- Opening Delimiter -

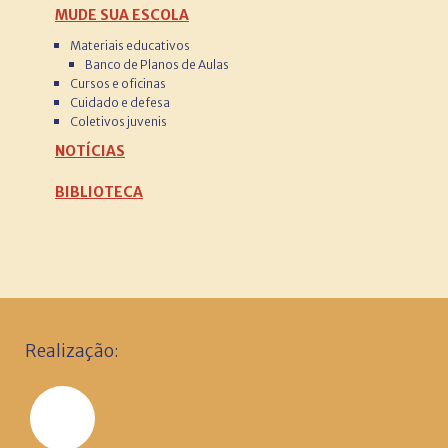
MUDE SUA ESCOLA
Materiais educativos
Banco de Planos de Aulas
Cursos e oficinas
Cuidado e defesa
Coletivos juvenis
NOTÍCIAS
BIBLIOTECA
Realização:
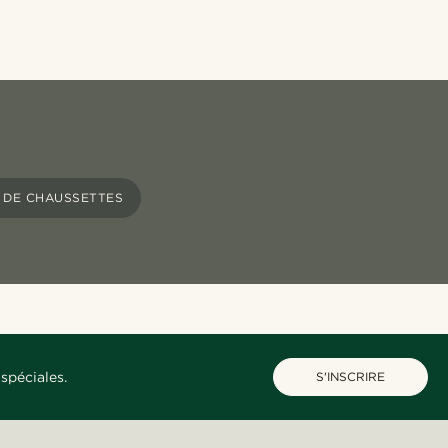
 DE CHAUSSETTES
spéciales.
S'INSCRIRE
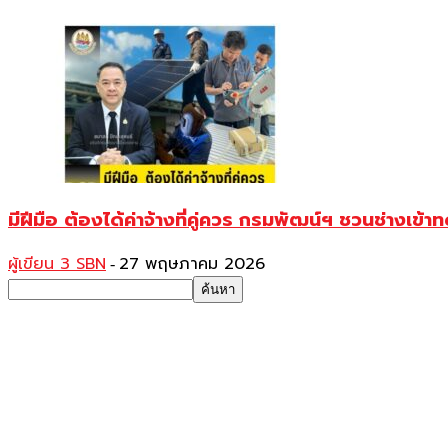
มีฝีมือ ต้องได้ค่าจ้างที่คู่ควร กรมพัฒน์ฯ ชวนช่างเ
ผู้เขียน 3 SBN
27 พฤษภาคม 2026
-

- Closing Delimiter -

EXERCISE AIM: Any picture found in the records stays out, while everything else is copied exactly.

SOLUTION TO THIS EXERCISE:
MUDE SUA ESCOLA
Materiais educativos
Banco de Planos de Aulas
Cursos e oficinas
Cuidado e defesa
Coletivos juvenis
NOTÍCIAS
BIBLIOTECA
Realização:
 DE CHAUSSETTES
spéciales.
S'INSCRIRE
มีฝีมือ ต้องได้ค่าจ้างที่คู่ควร กรมพัฒน์ฯ ชวนช่างเ
ผู้เขียน 3 SBN
27 พฤษภาคม 2026
-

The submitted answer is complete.